What's happening: "The Blue Paradox," a 25,000-square-foot exhibit created by SC Johnson in partnership with Conservation International, opens this weekend to the public, but Axios Chicago got a sneak peek.

  • The exhibit began as a pop-up in London in 2021.

What they're saying: "Plastic disrupts life cycles, the oxygen cycle, the carbon cycle, and the nitrogen cycle, which in turn affect terrestrial ecosystems," SC Johnson chairman and CEO Fisk Johnson tells Axios.

  • "All of that affects all of us here in Chicago."
Photo of a hallway that looks like it's the beginning of surf at a beach.
A video projects surf at a beach at the beginning of the new Museum of Science and Industry exhibit "The Blue Paradox." The idea is to give the visitor the experience of walking into the ocean. Photo: Justin Kaufmann/Axios

Details: The exhibit takes the latest immersive technology usually found in flashy Instagram museums to guide you into an ocean-like space, showing up close how microplastics are harming waterways like Lake Michigan and the Chicago River.
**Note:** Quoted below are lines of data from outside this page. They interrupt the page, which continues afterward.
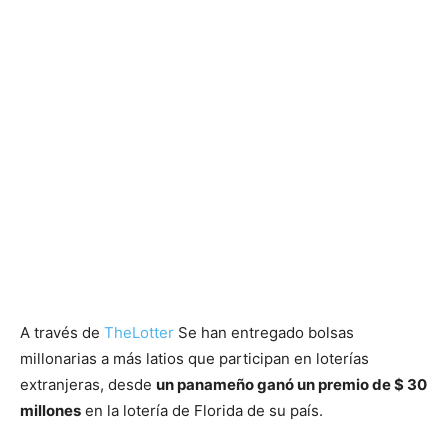
A través de
TheLotter
Se han entregado bolsas
millonarias a más latios que participan en loterías
extranjeras, desde
un panameño ganó un premio de $ 30
millones
en la lotería de Florida de su país.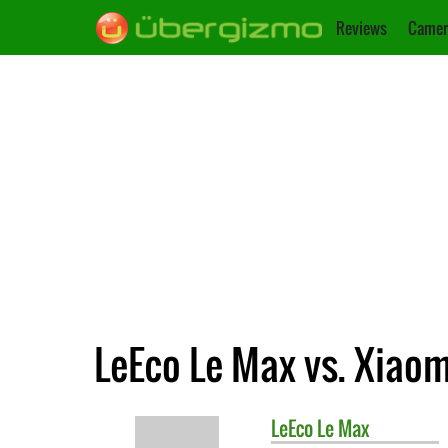
Reviews
Camer
LeEco Le Max vs. Xiaom
LeEco
Le Max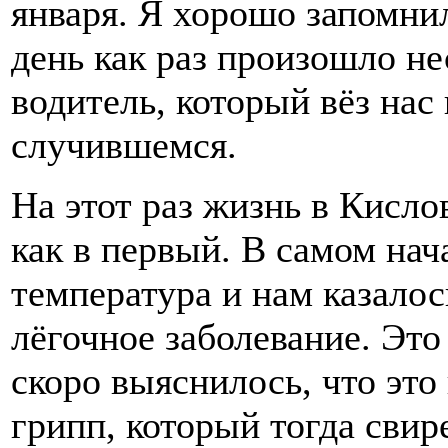
января. Я хорошо запомнил 
день как раз произошло не
водитель, который вёз нас 
случившемся.
На этот раз жизнь в Кисло
как в первый. В самом нач
температура и нам казалос
лёгочное заболевание. Эт
скоро выяснилось, что это
грипп, который тогда свир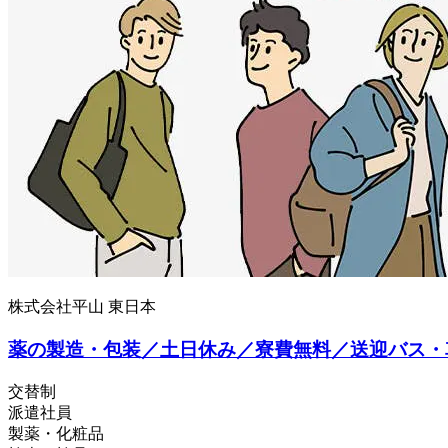
株式会社平山 東日本
薬の製造・包装／土日休み／寮費無料／送迎バス・
交替制
派遣社員
製薬・化粧品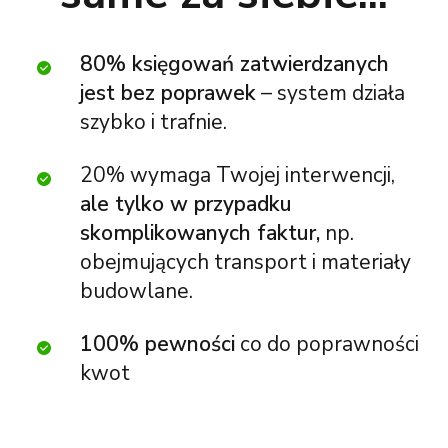
80% księgowań zatwierdzanych
jest bez poprawek
– system działa
szybko i trafnie.
20% wymaga Twojej interwencji,
ale tylko w przypadku
skomplikowanych faktur,
np.
obejmujących transport i materiały
budowlane.
100% pewności
co do poprawności
kwot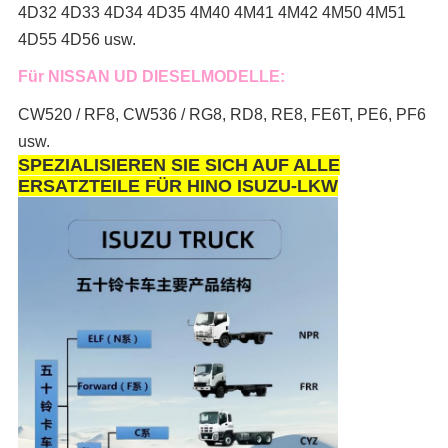
4D32 4D33 4D34 4D35 4M40 4M41 4M42 4M50 4M51
4D55 4D56 usw.
Für NISSAN UD DIESELMODELLE:
CW520 / RF8, CW536 / RG8, RD8, RE8, FE6T, PE6, PF6
usw.
SPEZIALISIEREN SIE SICH AUF ALLE
ERSATZTEILE FÜR HINO ISUZU-LKW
Zoom in: SC Johnson and members of the MSI took water samples from both the lake and the river in the last year and found fragments of microplastics, including isobutylene rubber, nylon and polyester. Half the litter found in the Chicago River is plastic.
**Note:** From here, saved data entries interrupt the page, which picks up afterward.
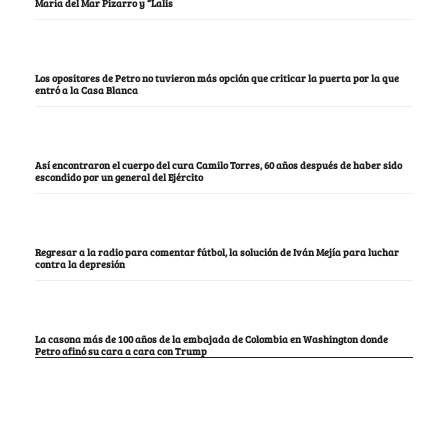
María del Mar Pizarro y “Lalis
Los opositores de Petro no tuvieron más opción que criticar la puerta por la que
entró a la Casa Blanca
Así encontraron el cuerpo del cura Camilo Torres, 60 años después de haber sido
escondido por un general del Ejército
Regresar a la radio para comentar fútbol, la solución de Iván Mejía para luchar
contra la depresión
La casona más de 100 años de la embajada de Colombia en Washington donde
Petro afinó su cara a cara con Trump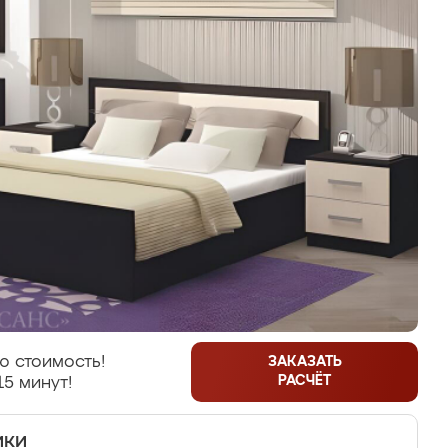
ю стоимость!
ЗАКАЗАТЬ
РАСЧЁТ
15 минут!
ики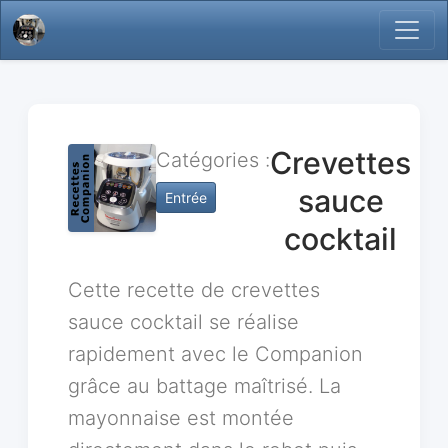
Crevettes
Catégories :
sauce
Entrée
cocktail
Cette recette de crevettes
sauce cocktail se réalise
rapidement avec le Companion
grâce au battage maîtrisé. La
mayonnaise est montée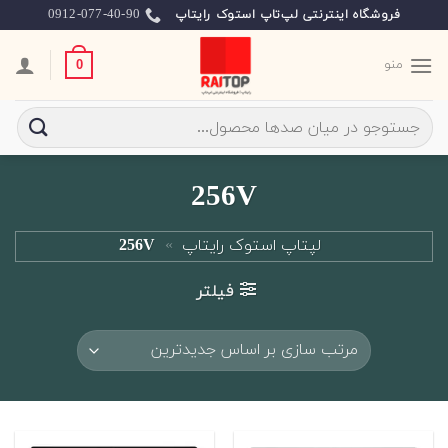
Ski
0912-077-40-90
فروشگاه اینترنتی لپ‌تاپ استوک رایتاپ
t
conten
منو
0
جستجو
برای:
256V
لپتاپ استوک رایتاپ
»
256V
فیلتر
  • "We know that there are 11 million pounds of plastic dumped into Lake Michigan every year," MSI director of science exhibitions Patricia Ward tells Axios.
  • "It's a problem. Lake Michigan is an enormously important body of water where all of Chicago gets its drinking water from."
Plastic cups litter the sand at a beach.
Plastic on the shore of Lake Michigan. Photo: Monica Eng/Axios

Threat level: You could be ingesting a credit card-size amount of microplastics each week. According to the exhibit:

  • One disposable coffee cup with a plastic liner releases up to 25,000 microplastic particles while you're drinking from it.
  • It takes a plastic bag 20 years to break down into microplastics in the ocean.
  • "City dust" — or the microplastic particles that come from people and buildings — are among the largest contributors to microplastics in our waterways.

The bottom line: The exhibit points out the glaring problem, but it ends with solutions, ranging from curtailing your use of plastic to writing to lawmakers.

  • SC Johnson says that after visitors toured the exhibit in London, 97% of them pledged to change their habits.
  • "The objective of this exhibit is to help inspire a collective effort among government, business companies and individuals to stop plastic pollution," Johnson tells Axios.
  • "It'll take all of us together if we're gonna solve this thing."